Primarily, do you understand what a basis is?
A basis is a spanning set that is linearly independent. If every element of R3 can be described as a (not neccasarily unique) linear combination of the elements of the set, then it spans R3. Linear independence means that no element of the basis can be formed by a linear combination of the other elements of the set. Putting these together on one set means that each point in R3 can be described by a unique linear combination of the elements of the basis.
E.G., let the basis be our B', and let b1=(2, 1, 6), b2=(1, 1, 6), b3=(1, 1, 12), then a point can be described as 3b1+4b2-2b3. This is the point would call (6+4-2,3+4-2,18+24-24)=(8,5,18), or in B we would call 8(1,0,0)+5(0,1,0)+18(0,0,1).
Does this make sense?
A change of basis matrix is a basic operator that simply transforms the elements of one basis to another.
For instance, if we take a wee looksie at our example with B being the usual basis {(1,0,0),(0,1,0)(0,0,1)}, and B' being the basis {(2, 1, 6), (1, 1, 6), (1, 1, 12)}, then a change of basis matrix A will be the matrix that when multiplied to each of the elements of B in turn will give the elements of B'.
For instance (with ^T denoting the transpose): A(1,0,0)^T=(2,1,6)
Now, for B this matrix is trivial if you are very familiar with matrix multiplication. If A(1,0,0)^T=(2,1,6), then the left hand column of A has to be 2 1 6, correct? Then if you let A(0,1,0)^T=(1, 1, 6), the middle column must be 1,1,6. Have a wee look at this and see if you can understand why. Then find what the third column must be.
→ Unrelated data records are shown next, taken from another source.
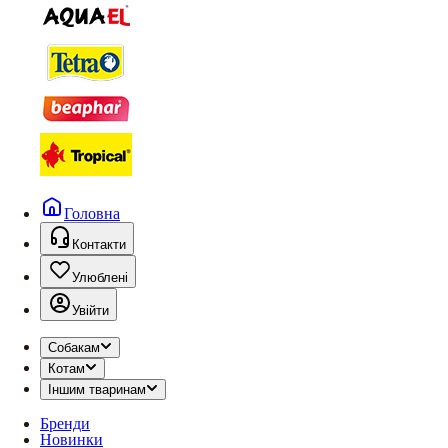
Головна
Контакти
Улюблені
Увійти
Собакам
Котам
Іншим тваринам
Бренди
Новинки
Now it is fairly trivial that the matrix that takes the elements of the basis B' to the elements of B will be the inverse of A. I'm assuming you can work out why.
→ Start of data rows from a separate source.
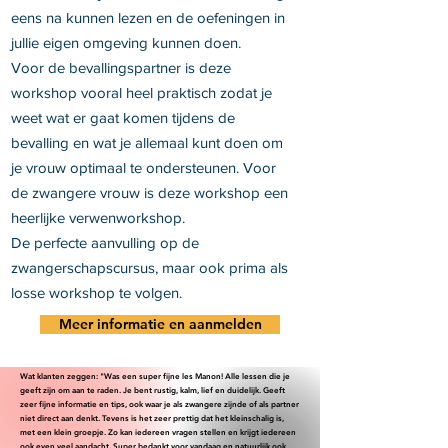
eens na kunnen lezen en de oefeningen in
jullie eigen omgeving kunnen doen.
Voor de bevallingspartner is deze
workshop vooral heel praktisch zodat je
weet wat er gaat komen tijdens de
bevalling en wat je allemaal kunt doen om
je vrouw optimaal te ondersteunen. Voor
de zwangere vrouw is deze workshop een
heerlijke verwenworkshop.
De perfecte aanvulling op de
zwangerschapscursus, maar ook prima als
losse workshop te volgen.
Meer informatie en aanmelden
Wat klanten zeggen: "Was een super fijne les Manon! Alle lessen die je
geeft zijn om aan te raden. Je bent rustig, kalm, lief en duidelijk. Geeft
zeer fijne informatie en tips, ook waar je als zwangere zijnde of als partner
niet direct aan denkt. Tevens is het zeer prettig dat het kleinschalig is,
met een klein groepje. Zo kan iedereen vragen stellen en krijgt iedereen
ook even veel aandacht. Super bedankt voor vandaag en natuurlijk ook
Now here is where it's a little confusing: if you have a point in terms of B', say 2B1+5B2+7B3, then you can use the matrices to find out what it is in terms of B. You do this by simply by multiplying (2,5,7) by the matrix that maps the desired basis to the basis the point is in terms of - in this case you have a point in terms of B', so you will have to use the matrix that maps B to B'! This is the matrix that maps the basis in the opposite direction!
If A maps B to B', and A' maps B' to B, then to find 2B1+5B2+7B3 in terms of B, you must use the matrix A, ie A(2,5,7)^T=(...), where ... is in terms of B.
Does this make sense so far? Hope it's helping.